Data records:
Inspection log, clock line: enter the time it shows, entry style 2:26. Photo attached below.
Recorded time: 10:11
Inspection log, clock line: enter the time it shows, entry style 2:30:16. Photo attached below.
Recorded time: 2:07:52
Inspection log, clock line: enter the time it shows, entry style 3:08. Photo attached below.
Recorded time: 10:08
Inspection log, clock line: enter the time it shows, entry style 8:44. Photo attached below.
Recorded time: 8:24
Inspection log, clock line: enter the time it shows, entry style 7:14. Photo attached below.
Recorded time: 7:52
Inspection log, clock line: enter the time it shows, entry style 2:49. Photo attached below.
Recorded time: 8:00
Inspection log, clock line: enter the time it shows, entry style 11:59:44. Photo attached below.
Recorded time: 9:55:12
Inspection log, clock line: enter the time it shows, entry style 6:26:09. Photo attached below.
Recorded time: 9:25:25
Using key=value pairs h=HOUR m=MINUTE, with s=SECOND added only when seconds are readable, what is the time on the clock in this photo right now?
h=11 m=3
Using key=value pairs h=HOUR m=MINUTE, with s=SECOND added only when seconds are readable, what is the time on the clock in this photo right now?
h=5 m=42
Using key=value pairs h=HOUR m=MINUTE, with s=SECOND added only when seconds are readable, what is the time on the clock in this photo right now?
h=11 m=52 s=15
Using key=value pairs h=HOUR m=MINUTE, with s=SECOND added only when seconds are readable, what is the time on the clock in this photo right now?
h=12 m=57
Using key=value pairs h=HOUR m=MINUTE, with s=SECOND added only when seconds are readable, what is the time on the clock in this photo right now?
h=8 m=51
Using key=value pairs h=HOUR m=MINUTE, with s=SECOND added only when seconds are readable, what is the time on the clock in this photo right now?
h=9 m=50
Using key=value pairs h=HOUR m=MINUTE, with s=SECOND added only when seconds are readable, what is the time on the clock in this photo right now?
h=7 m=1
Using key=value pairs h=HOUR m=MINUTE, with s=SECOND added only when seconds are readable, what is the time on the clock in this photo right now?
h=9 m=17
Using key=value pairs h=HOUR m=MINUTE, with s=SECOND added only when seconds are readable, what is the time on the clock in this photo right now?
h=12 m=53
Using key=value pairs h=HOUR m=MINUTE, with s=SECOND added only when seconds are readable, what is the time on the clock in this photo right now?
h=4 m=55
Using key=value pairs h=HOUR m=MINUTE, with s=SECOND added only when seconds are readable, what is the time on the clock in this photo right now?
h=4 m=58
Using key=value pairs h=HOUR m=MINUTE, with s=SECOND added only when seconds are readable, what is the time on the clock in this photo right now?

▸ To do: Rewrite the data from its start up to and including the line with "Recorded time: 7:52", renaming "Inspection log" to "Maintenance log" and keeping everything else unchanged.

▸ Completed exercise:
Maintenance log, clock line: enter the time it shows, entry style 2:26. Photo attached below.
Recorded time: 10:11
Maintenance log, clock line: enter the time it shows, entry style 2:30:16. Photo attached below.
Recorded time: 2:07:52
Maintenance log, clock line: enter the time it shows, entry style 3:08. Photo attached below.
Recorded time: 10:08
Maintenance log, clock line: enter the time it shows, entry style 8:44. Photo attached below.
Recorded time: 8:24
Maintenance log, clock line: enter the time it shows, entry style 7:14. Photo attached below.
Recorded time: 7:52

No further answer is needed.